Modeling of Fluid Injection in Depleted Parent Wells to Minimize Damage due to Frac-Hits

TitleModeling of Fluid Injection in Depleted Parent Wells to Minimize Damage due to Frac-Hits
Publication TypeConference Paper
Year of Publication2018
AuthorsGala, D. P., R. Manchanda, and M. M. Sharma
Conference NameUnconventional Resources Technology Conference
Date Published07/2018
PublisherUnconventional Resources Technology Conference (URTeC)
Conference LocationHouston, TX, U.S.A., July 23-25, 2018
Other NumbersURTeC: 2881265
KeywordsFracture modeling, Hydraulic Fracturing, Re-fracturing
Abstract

Minimizing damage from negative “frac-hits” on parent/offset wells during infill/child-well fracturing remains a significant challenge for shale operators. Some of the available options include (a) changing the frac-job design of the child wells (b) pumping fluid into the parent well to re-pressurize the near wellbore area (c) refracturing the existing parent well before completing the child wells. In this work, we further explore the option of injecting fluid (water or gas) into the parent well to form a protective stress shield by increasing the pressure (stresses) and ward off incoming fractures from the child well. We developed a fully coupled geomechanical compositional reservoir simulator to model fluid injection (water and gas) for achieving parent well protection in any reservoir fluid type. The simulator solves component mass balance and pressure equations which are coupled with rock deformation and calculates stress changes due to both poroelastic (pressure changes) and mechanical (fracture opening) effects. The phase behavior of the injected gas with a specified composition (which is different from the in-situ reservoir fluid) is accounted for using phase stability and flash calculation algorithms.

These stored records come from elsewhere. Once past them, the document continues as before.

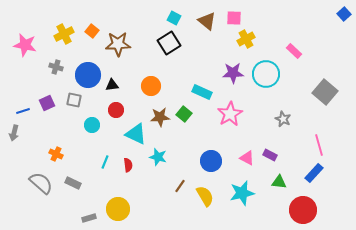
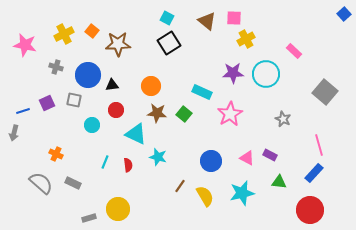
cyan square at (174, 18): moved 7 px left
brown star at (160, 117): moved 3 px left, 4 px up; rotated 12 degrees clockwise
red circle at (303, 210): moved 7 px right
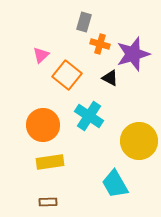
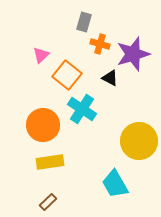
cyan cross: moved 7 px left, 7 px up
brown rectangle: rotated 42 degrees counterclockwise
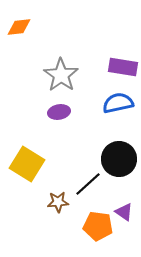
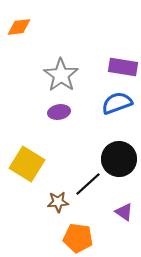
blue semicircle: moved 1 px left; rotated 8 degrees counterclockwise
orange pentagon: moved 20 px left, 12 px down
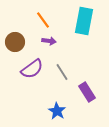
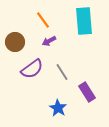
cyan rectangle: rotated 16 degrees counterclockwise
purple arrow: rotated 144 degrees clockwise
blue star: moved 1 px right, 3 px up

We present results from simulations using representative rock and fluid data from an unconventional reservoir and observe the following trends using our simulation studies: (a) Different reservoir fluid types (black oil, volatile oil, dry gas) result in different pressure and stress buildup due to fluid injection. The highest stress increase is observed in the case of a black oil reservoir and the least in a gas reservoir. (b) Water and gas injection simulations show considerable differences in the observed pressures and stresses due to differences in compressibility, relative permeability and phase behavior of these fluids. Due to higher compressibility of gases, pressure and stress buildup is slower. Thus, gas injection may need to be continued for weeks or months as opposed to a few days in the case of water injection. However, gas injection also provides the added benefit of improving the recovery from the parent well. (c) A higher fracture surface area in the parent well, results in a slower pressure and stress buildup. This work illustrates how geomechanical compositional simulation can be used by an operator to provide significant insights on how to design a fluid injection process in a parent well. Specifically, several design questions can be answered such as (a) injection volumes (b) injection rates (c) injection fluid and composition (d) how far from the parent well the pressure and stresses will increase.